■ PASSAGE GIVEN
= = = = =
Posts featuring Faruk Šehić

Fall 2025: Highlights from the Team

Find out what our very own team members have to say about our bountiful Fall issue!

I found that Nay Thit’s “The Language I Don’t Speak,” translated from the Burmese by Thiri Zune, was the perfect way to begin exploring the new edition. Like it, the rest of the poetry section is provocative and urgently alive—especially Olivia Elias’s verse about Gaza in Jérémy Victor Robert’s translation from the French. Moving from her work to that of Faruk Šehić, translated from the Bosnian by Ena Selimović, in “Who Came Back,” takes us from the action of war to the scars of postwar life. Then on to prison, with Başak Çandar and David Gramling’s translation from the Turkish of Kemal Varol’s “Dark Mist.” I found this piece unexpectedly amusing. Jen Calleja’s interview (conducted by Sarah Gear), is a delight, full of thought-provoking reflections on what we do as translators. There are so many other translations shining in this issue—I wish I could list them all.

—Ellen Elias-Bursac, Contributing Editor

Pablo Palacio’s “The Cannibal” (tr. José Darío Martínez from the Spanish) is my favorite piece from the new issue—fast-paced, vividly written, and replete with gruesome physical detail and haunting character psychology. As someone who likes to write about cannibalism, I found it both a wonderful point of reference and an object lesson in how obscene desire can be rendered in literature.

In “Vassal of the Sun” (tr. Tobias Ryan from the French), I was overjoyed by Patrick Autréaux’s descriptions of the natural world and his evident love for Melville.
= = = = =
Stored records
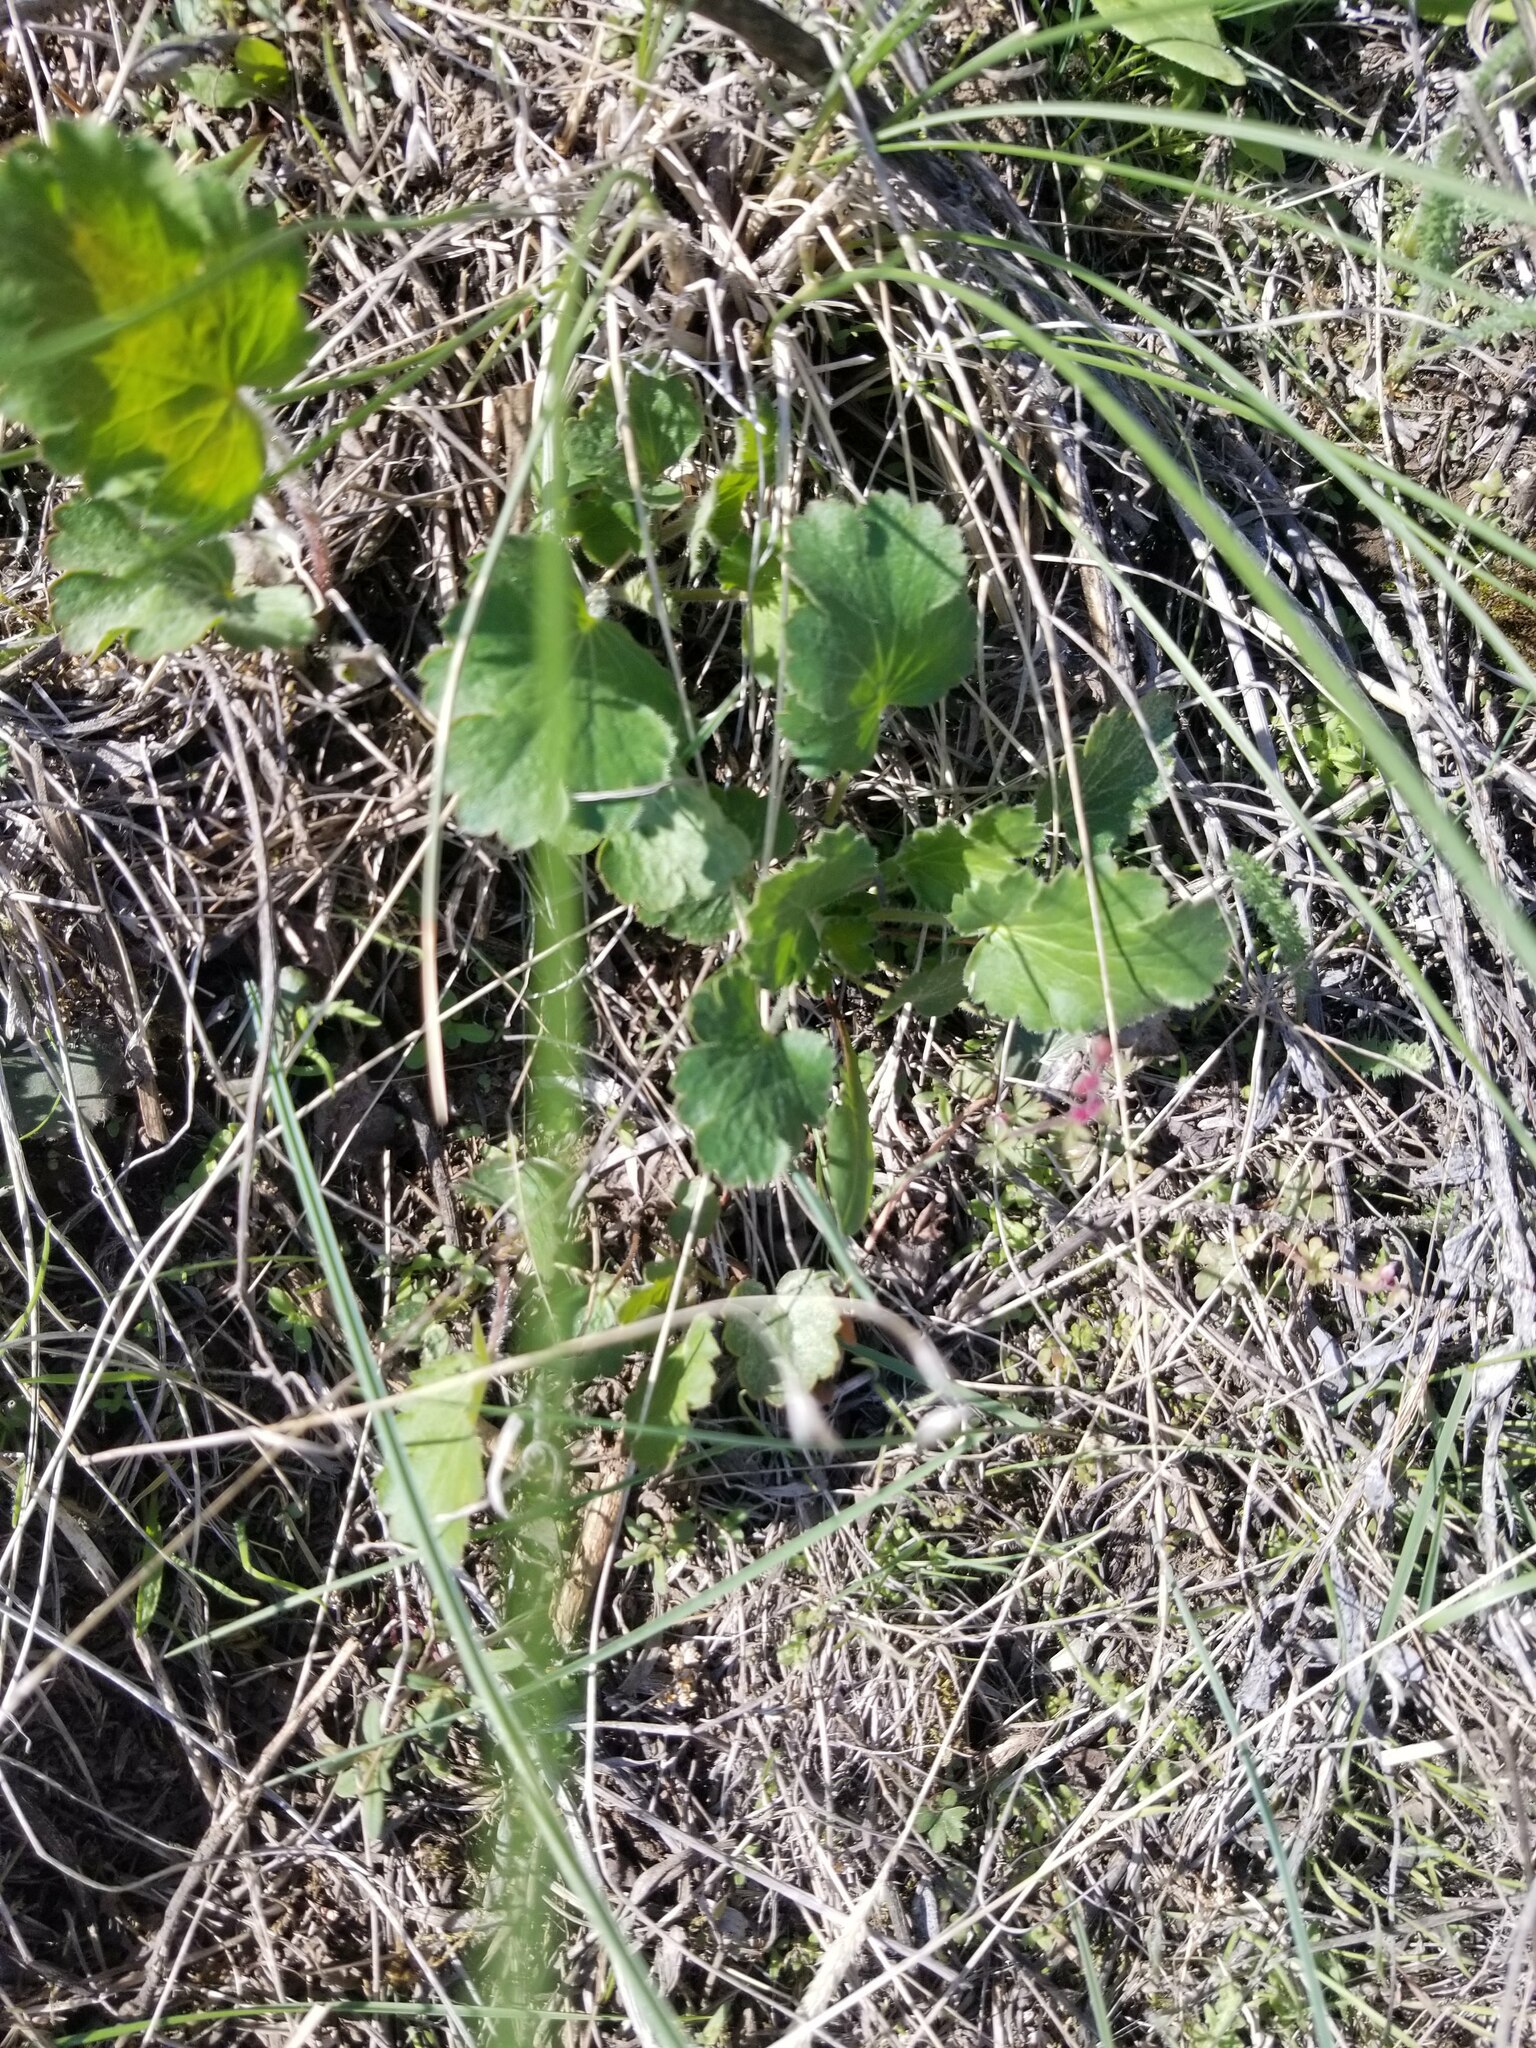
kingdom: Plantae
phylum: Tracheophyta
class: Magnoliopsida
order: Saxifragales
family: Saxifragaceae
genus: Heuchera
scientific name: Heuchera cylindrica
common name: Mat alumroot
= = = = =
■ JOBS
A - In the Fall 2025 highlights piece, who translated Faruk Šehić's "Who Came Back" from the Bosnian?
B - Please write the next part of the Fall 2025 highlights piece, picking up right after its last sentence.

■ ANSWERS
A - Ena Selimović

B -
Faruk Šehić’s “Who Came Back” (tr. Ena Selimović from the Bosnian) demonstrates how repetition, properly employed, can become a devastating poetic device. The scarcely varied refrain of “came back” hammers the losses of the Yugoslav Wars into the reader’s mind, while the sparse yet vivid language—“dandelions-cum-parachutes,” “white bark of birch saplings in living rooms”—emphasizes what war takes away, even from those who escape its bullets. It is essential reading for a world drunk on fantasies of righteous violence.

Palacio returns in “The Double and the Singular Woman” (tr. Thomas Taylor from the Spanish), a story that most cheap “twin horror” tales wish they were—though it’s not a horror story at all. Instead, it’s a superbly eerie study of difference and intimacy: how intricately a writer can render lives utterly unlike their own, and how such acts of imagination approach the question of what it means to write across unbridgeable experience. Using the extreme example of twins conjoined for their entire lives, Palacio transforms “monstrosity” into empathy. What a relief, in a world that so often wields that word against the oppressed, to encounter a story that refuses to dehumanize.

Finally, Johanna Drucker’s “Attention as Predation” remains, to my mind, the best framework for thinking about the phenomenon of Trump and other authoritarian figures turned cult icons. It is supremely bleak, but in an era when the democratic counteroffensive has so spectacularly failed, we need such correctives to naïve optimism. Reading Drucker’s essay, I felt a kind of cruel joy—the shock of recognition that comes when one is reminded of the essential brokenness of human beings, their eagerness to become both recipients and agents of predatory attention.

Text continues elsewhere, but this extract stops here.